La nube amenazó con lanzar su furia y lo hizo. Lo pensé dos veces antes de salir de casa, pero era demasiado tarde, ya estaba mojado.
Caminé alrededor del parque España para llegar de frente a la Pastelería Suiza y traté de ocultarme para no sentir el odio de Tláloc, pero me tardé, los carros avanzaron y esperé otros cinco minutos más.
Al tener luz verde, crucé lo más rápido posible para ocultarme en la sombrilla de la panadería suiza. Ahí fue donde unas luces rojas me cegaron por un momento, salían de las ventanas y traté de evitarlas, pero el olor hizo que caminara por un pasillo que me llevó a 1942.
Desde hace más de 70 años la Condesa se ha surtido de estos pasteles gracias a dedicación del pastelero Jaime Bassegoda, quien en 1942 llegó a Veracruz en el “Barco de la libertad” llamado Nyassa. Aquel que trajo a ciento de refugiados por la Guerra Civil Española.
Te podría interesar
Jaime se dirigió a la Ciudad de México por oportunidades y su hermana Ana se la dio, en un local que al principio nada más contaba con unos cazos y un par de costales de harina, pero hoy en día la cocina ya tiene más espacio.
Algunos amigos decían que sus abuelas se formaban horas para entrar, que a veces podían estar haciendo fila y el pan ya se acababa. Por mi suerte, agradecí a Tláloc de lanzar aquellos chubascos.
Al entrar, me transporté a una tienda que todavía mantiene los adornos y pisos del siglo pasado, en sus paredes se refleja el cubismo de Picasso y los diferentes panes saludan a mis ojos.

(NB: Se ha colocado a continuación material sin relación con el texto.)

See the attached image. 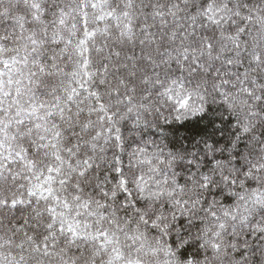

Como si el azúcar me guiara a ellos, en sus estantes había panes de todo tipo: conchas, cazuelas, empanadas, panqués. Todos querían un espacio en mi boca, pero un trabajador me detuvo y me advirtió que necesitaba pinzas y una charola.
Hice caso y tomé los insumos necesarios para elegir lo que quería, pero al empezar a agarrar varios, una gota resbaló de mi rostro. No era de lluvia sino de nervios, pues un pan costaba 30 pesos, otros 40 y los más trabajados en 75 u 80 pesos.
Mi mente me pidió razonar, los números crecían y yo nada más olía aquellos panes que ya querían subir a la charola. Los veía, ellos me veían y antes de que me convirtiera en Sméagol, y me volviera loco por una concha, decidí preguntarle a alguien.
Dicha indecisión hizo que le pidiera a un trabajador apoyo para que me ayudara a saber cuál debía escoger o aquel del que siempre se lleva la gente. Solo me vio y me advirtió que todos están muy ricos.
-No te vas a arrepentir, son muy buenos.
Mi mente seguía divagando y entre los precios, mi salivación y ese dulce olor a pan, tomé un "bracito de nata", uno de "frutos rojos", un "mousse de mango" y un "panqué".
La cuenta final fue de 250 pesos. En mi cabeza, pensé que tendría que valer la pena haber gastado tanto para comprar cuatro panes, pero las sonrisas de todos en el mostrador me decían que había hecho lo correcto.
Corrí a casa, necesitaba comer y ni el tráfico ni nada me iba a detener. Al llegar, abrí el gran envoltorio, tomé una cuchara y partí el bracito de nata. Tenía miedo, no sabía qué esperar, pero al morderlo supe que no había sido un error, era como si tuviera un pedazo de nube en mi paladar.